Un vent glacial souffle sur les relations entre Varsovie et Budapest. Le ministère polonais des Affaires étrangères a en effet annoncé le rappel de son ambassadeur en Hongrie pour consultations et la convocation de l’ambassadeur hongrois à Varsovie. En cause : la décision de la Hongrie d’accorder l’asile politique à Marcin Romanowski, un ancien vice-ministre polonais de la Justice recherché dans son pays pour des soupçons de corruption.
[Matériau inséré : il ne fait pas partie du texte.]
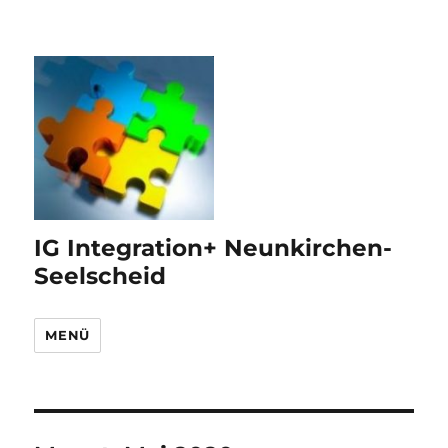
IG Integration+ Neunkirchen-
Seelscheid
MENÜ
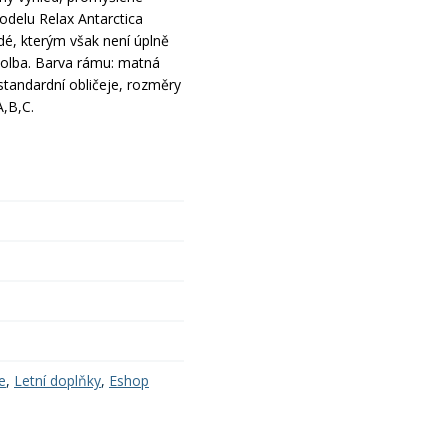
odelu Relax Antarctica
dé, kterým však není úplně
 volba. Barva rámu: matná
standardní obličeje, rozměry
,B,C.
e
,
Letní doplňky
,
Eshop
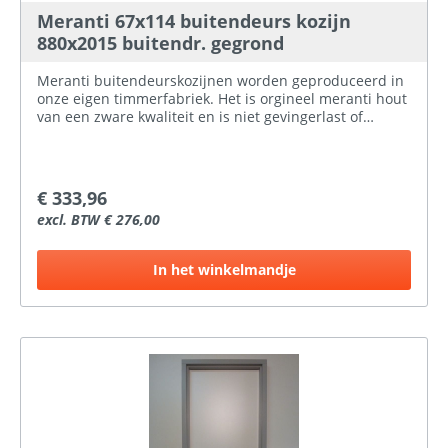
Meranti 67x114 buitendeurs kozijn
880x2015 buitendr. gegrond
Meranti buitendeurskozijnen worden geproduceerd in
onze eigen timmerfabriek. Het is orgineel meranti hout
van een zware kwaliteit en is niet gevingerlast of
gelamineerd.Het kozijnhout wat in de handel
aangeboden wordt is meestal Palapi (wordt verkocht
als meranti) dit is niet te vergelijken met onze kwaliteit.
Hier bij ProBouwen hebben wij meranti
€ 333,96
buitendeurskozijnen voor verschillende standaard
excl. BTW € 276,00
deurmaten op voorraad, zowel naar binnen- als naar
buitendraaiend. Ook is er de keuze in gegrond of
ongegrond.
In het winkelmandje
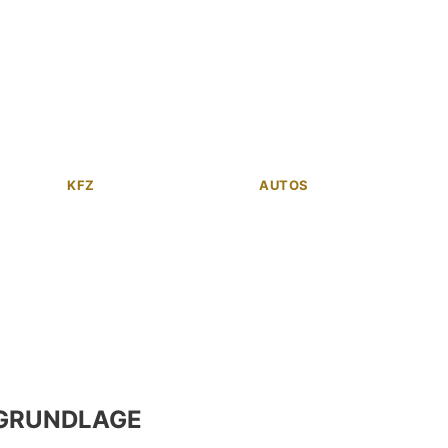
KFZ
AUTOS
GRUNDLAGE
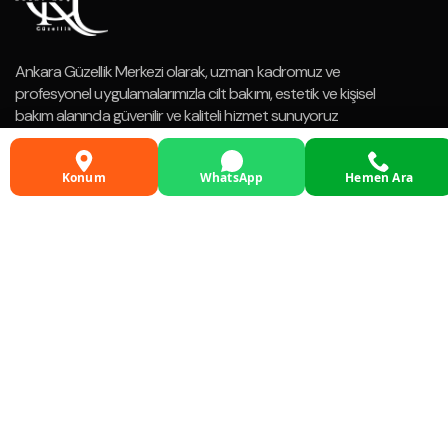
Ankara Güzellik Merkezi olarak, uzman kadromuz ve
profesyonel uygulamalarımızla cilt bakımı, estetik ve kişisel
bakım alanında güvenilir ve kaliteli hizmet sunuyoruz
Konum
WhatsApp
Hemen Ara
HIZMETLERIMIZ
Cilt Bakımı
Kalıcı Oje
Anti-aging Protokolleri
Cilt Gençleştirme Uygulamları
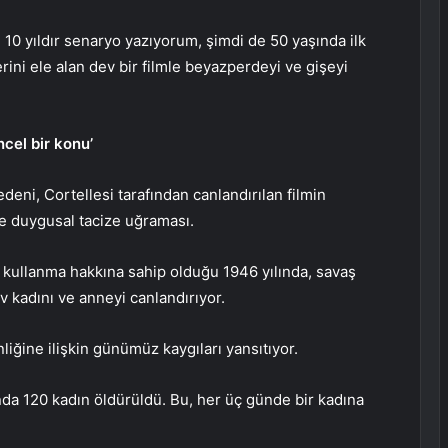
 10 yıldır senaryo yazıyorum, şimdi de 50 yaşında ilk
rini ele alan dev bir filmle beyazperdeyi ve gişeyi
ncel bir konu’
edeni, Cortellesi tarafından canlandırılan filmin
ve duygusal tacize uğraması.
oy kullanma hakkına sahip olduğu 1946 yılında, savaş
v kadını ve anneyi canlandırıyor.
liğine ilişkin günümüz kaygıları yansıtıyor.
ında 120 kadın öldürüldü. Bu, her üç günde bir kadına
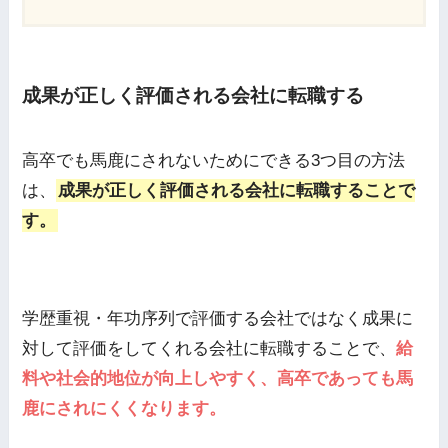
成果が正しく評価される会社に転職する
高卒でも馬鹿にされないためにできる3つ目の方法
は、
成果が正しく評価される会社に転職することで
す。
学歴重視・年功序列で評価する会社ではなく成果に
対して評価をしてくれる会社に転職することで、
給
料や社会的地位が向上しやすく、高卒であっても馬
鹿にされにくくなります。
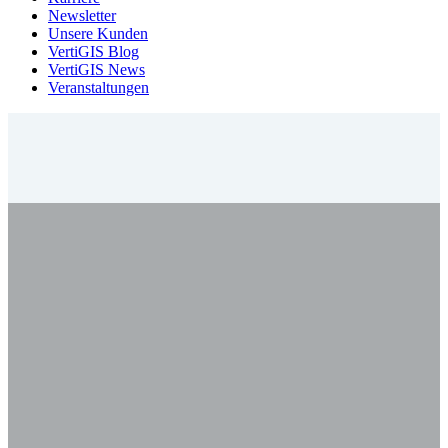
Newsletter
Unsere Kunden
VertiGIS Blog
VertiGIS News
Veranstaltungen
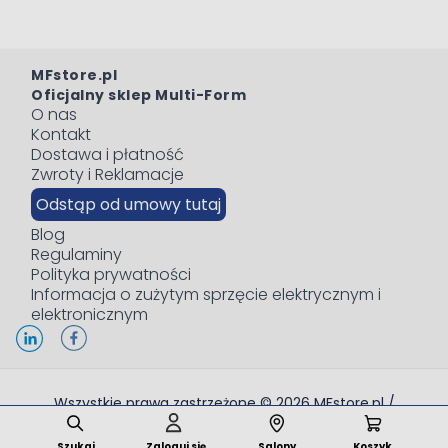
MFstore.pl
Oficjalny sklep Multi-Form
O nas
Kontakt
Dostawa i płatność
Zwroty i Reklamacje
Odstąp od umowy tutaj
Blog
Regulaminy
Polityka prywatności
Informacja o zużytym sprzęcie elektrycznym i
elektronicznym
Wszystkie prawa zastrzeżone © 2026 MFstore.pl /
Powered by
Network Interactive
Szukaj
Zaloguj się
Salony
Koszyk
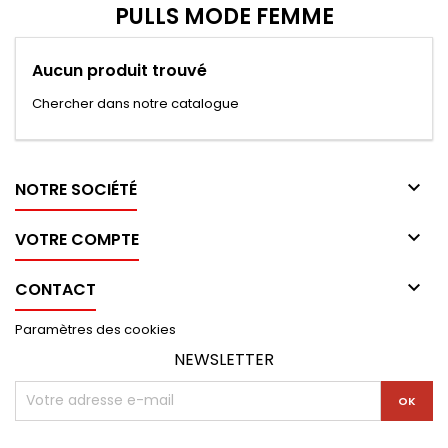
PULLS MODE FEMME
Aucun produit trouvé
Chercher dans notre catalogue

NOTRE SOCIÉTÉ

VOTRE COMPTE

CONTACT
Paramètres des cookies
NEWSLETTER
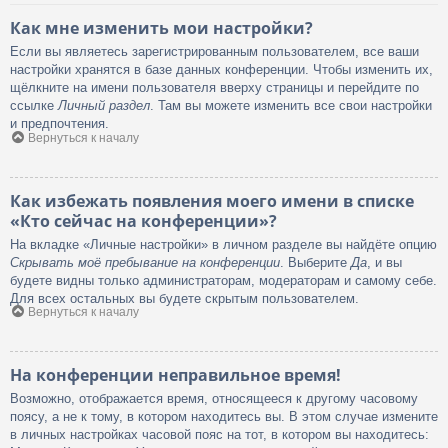
Как мне изменить мои настройки?
Если вы являетесь зарегистрированным пользователем, все ваши
настройки хранятся в базе данных конференции. Чтобы изменить их,
щёлкните на имени пользователя вверху страницы и перейдите по
ссылке
Личный раздел
. Там вы можете изменить все свои настройки
и предпочтения.
Вернуться к началу
Как избежать появления моего имени в списке
«Кто сейчас на конференции»?
На вкладке «Личные настройки» в личном разделе вы найдёте опцию
Скрывать моё пребывание на конференции
. Выберите
Да
, и вы
будете видны только администраторам, модераторам и самому себе.
Для всех остальных вы будете скрытым пользователем.
Вернуться к началу
На конференции неправильное время!
Возможно, отображается время, относящееся к другому часовому
поясу, а не к тому, в котором находитесь вы. В этом случае измените
в личных настройках часовой пояс на тот, в котором вы находитесь:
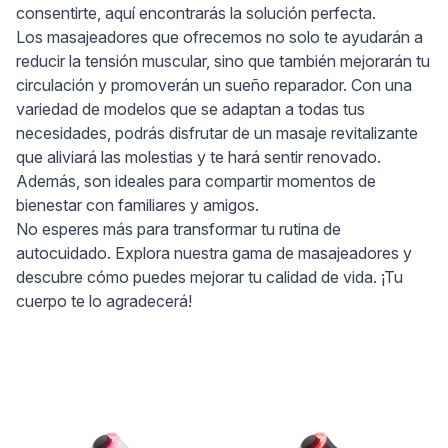
consentirte, aquí encontrarás la solución perfecta.
Los masajeadores que ofrecemos no solo te ayudarán a
reducir la tensión muscular, sino que también mejorarán tu
circulación y promoverán un sueño reparador. Con una
variedad de modelos que se adaptan a todas tus
necesidades, podrás disfrutar de un masaje revitalizante
que aliviará las molestias y te hará sentir renovado.
Además, son ideales para compartir momentos de
bienestar con familiares y amigos.
No esperes más para transformar tu rutina de
autocuidado. Explora nuestra gama de masajeadores y
descubre cómo puedes mejorar tu calidad de vida. ¡Tu
cuerpo te lo agradecerá!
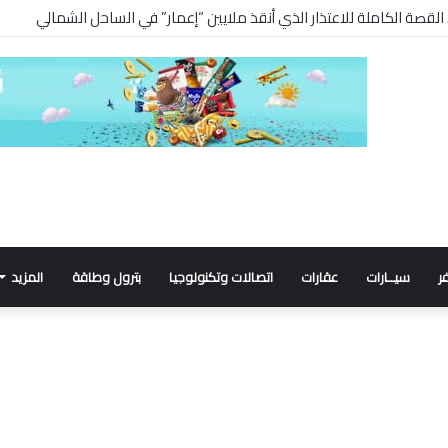
ر
سيــارات
عقارات
اتصالات وتكنولوجيا
بترول وطاقة
المزيد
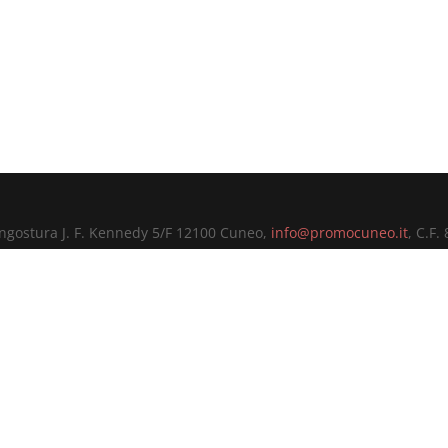
ungostura J. F. Kennedy 5/F 12100 Cuneo,
info@promocuneo.it
, C.F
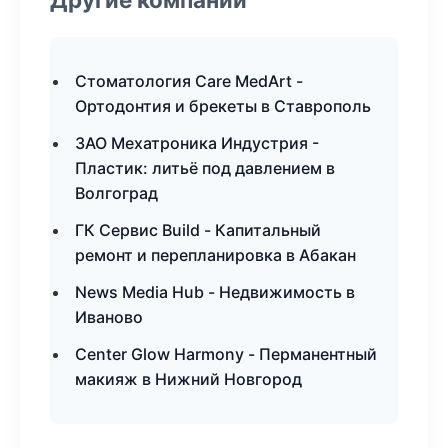
Стоматология Care MedArt -
Ортодонтия и брекеты в Ставрополь
ЗАО Мехатроника Индустрия -
Пластик: литьё под давлением в
Волгоград
ГК Сервис Build - Капитальный
ремонт и перепланировка в Абакан
News Media Hub - Недвижимость в
Иваново
Center Glow Harmony - Перманентный
макияж в Нижний Новгород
Un « acte hostile » selon la Pologne
Dans un communiqué officiel, le ministère polonais dénonce vivement ce qu’il considère comme « un acte hostile à l’égard de la République de Pologne et contraire aux principes élémentaires régissant les États membres de l’Union européenne ». Varsovie juge « insultant » que Budapest justifie sa décision en invoquant une prétendue « persécution politique » visant Marcin Romanowski.
De lourds soupçons pèsent sur l’ex-vice-ministre
L’ancien responsable polonais, chargé entre 2019 et 2023 de superviser un fonds d’aide aux victimes d’actes criminels, est accusé par le parquet de son pays d’avoir commis pas moins de onze infractions. Il est notamment soupçonné d’avoir détourné ou tenté de détourner près de 40 millions d’euros. La justice polonaise a ordonné son placement en détention provisoire pour trois mois, mais l’intéressé s’est volatilisé il y a une dizaine de jours.
La Hongrie dénonce des « manquements » dans la procédure
De son côté, le gouvernement hongrois affirme disposer de « preuves concrètes de manquements dans le processus judiciaire » visant Marcin Romanowski en Pologne. C’est ce qui l’a conduit à lui accorder l’asile politique, malgré le mandat d’arrêt européen émis à son encontre. Une justification balayée par Varsovie, pour qui la décision hongroise contrevient aux « principes élémentaires » de l’UE.
Une relation déjà dégradée depuis l’arrivée de Tusk au pouvoir
Les observateurs relèvent que les relations entre la Pologne et la Hongrie se sont nettement détériorées depuis qu’une coalition pro-européenne menée par Donald Tusk a remporté les législatives d’octobre 2023 à Varsovie. Auparavant, le parti nationaliste Droit et Justice, proche de Viktor Orban, était au pouvoir en Pologne.
Quelles conséquences pour les relations au sein de l’UE ?
Cette crise diplomatique soudaine soulève des questions sur l’avenir des relations entre ces deux pays membres de l’Union européenne. D’après certains experts, elle pourrait compliquer la recherche d’un consensus sur plusieurs dossiers européens sensibles :
- La réforme des règles budgétaires de l’UE
- Le Pacte sur la migration et l’asile
- Le projet de loi sur la restauration de la nature
D’autres soulignent cependant que les consultations entre les ambassadeurs offrent une opportunité de renouer le dialogue et d’aplanir les différends. Reste à savoir si Varsovie et Budapest parviendront à surmonter cette épreuve sans dommages durables pour leur coopération bilatérale et européenne.
D’après une source diplomatique anonyme, « cette affaire met en lumière les divergences croissantes entre les gouvernements polonais et hongrois sur les questions d’État de droit et de souveraineté nationale au sein de l’UE ».
Ce nouvel accroc vient en tout cas ternir un peu plus l’image d’une Europe unie face aux grands défis du moment. Entre guerre en Ukraine, crise énergétique et montée des populismes, l’UE peine décidément à parler d’une seule voix. L’épisode Romanowski ajoute une pierre à cet édifice de divisions.
En conclusion, cette brouille polono-hongroise n’est peut-être que la partie émergée d’un iceberg de tensions au sein du bloc européen. Elle rappelle combien l’unité et la solidarité si souvent invoquées peuvent se fissurer rapidement dès lors que des intérêts nationaux divergents entrent en jeu. Un signal d’alarme à ne pas négliger, à l’heure où l’Europe a plus que jamais besoin de cohésion pour peser sur la scène internationale et affronter les crises multiples qui l’assaillent.